When it comes to climate policy, the federal Conservative Party’s leadership race looks to be “frozen in the past”, write Toronto Star columnist Martin Regg Cohn, with no candidate daring to suggest carbon pricing as a policy plank—and only one erstwhile carbon pricing proponent willing to step forward.
“With another national leadership race gathering steam, greenhouse gas emissions are once again on the back burner,” Regg Cohn writes. “Any candidate who dares to reconsider carbon pricing risks being burned at the stake, unless he recants and admits his mistake.”
That’s because “for true-blue Tories, a carbon tax—or levy—is the litmus test of ideological fidelity. Once again, it must be publicly abhorred, abjured, denounced, and disavowed.”
Regg Cohn cites the “backpedalling” by leadership candidate and Sarnia—Lambton MP Marilyn Gladu, who acknowledged voters’ favourable verdict on carbon pricing in the 2019 federal election…until she entered the federal leadership race and suddenly didn’t.
Gladu, a chemical engineer by training and the only scientist in the Conservative leadership race, has used language familiar to any climate hawk in suggesting the leadership race is a chance for her party to rethink its position. “When your house is burning around you, that’ll change your point of view in a hurry,” she said last month. “I think it needs to be a topic because it’s clear that the policy that we brought on climate change didn’t resonate with Canadians in the election…if we’re going to win the next election, we’ve got to come to Canadians with a credible offering.”
But “after announcing her leadership ambitions, she can no longer countenance carbon pricing—even if Canadians clearly can,” Regg Cohn writes. “No surprise. An aspiring leader must either revoke carbon pricing or reconsider their candidacy,” notwithstanding the “right wing roots” of a response to climate change first conceived by free enterprise economists in the United States.
Regg Cohn lists former Quebec premier and federal Conservative leader Jean Charest, former British Columbia premier Christy Clark, and Halton Hills, Ontario MP and GreenPAC endorsee Michael Chong as potential candidates who’ve bowed out of the race, all of them supporters of different forms of carbon pricing. He wrote his column while Harper-era environment minister John Baird was considering a run, but he, too, has since declined.

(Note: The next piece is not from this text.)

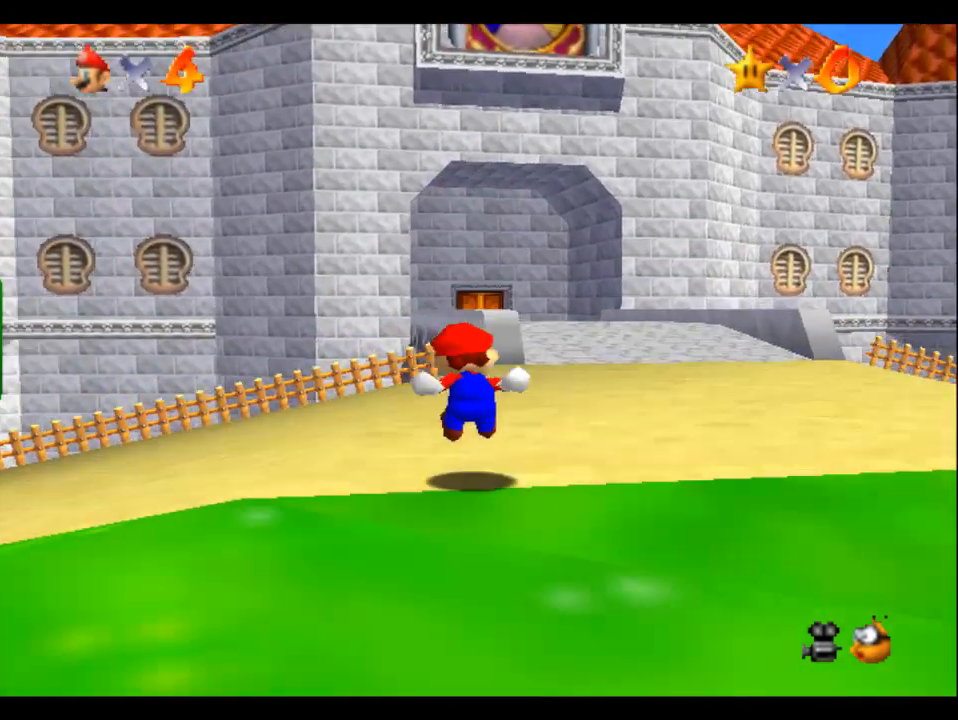
{"buttons": [], "left_stick": "up", "right_stick": "center", "button_events": []}
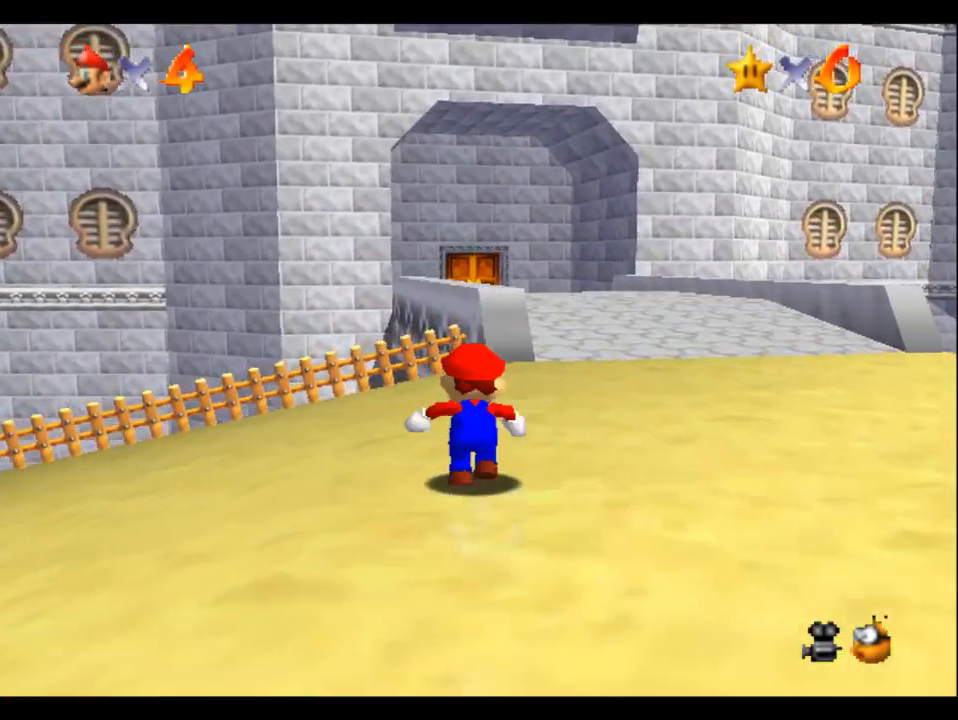
{"buttons": [], "left_stick": "up", "right_stick": "center", "button_events": []}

“Such is the paradox of party politics. Chong, Charest, and Clark (and in her own way, Gladu) could see the lay of the land thanks to the federal election results, but also knew that a levy was a dead end among party members,” Regg Cohn writes. “Their fellow Tories are now so predictably anti-tax that it matters not if the current carbon levy is rebatable—it is still not debatable.”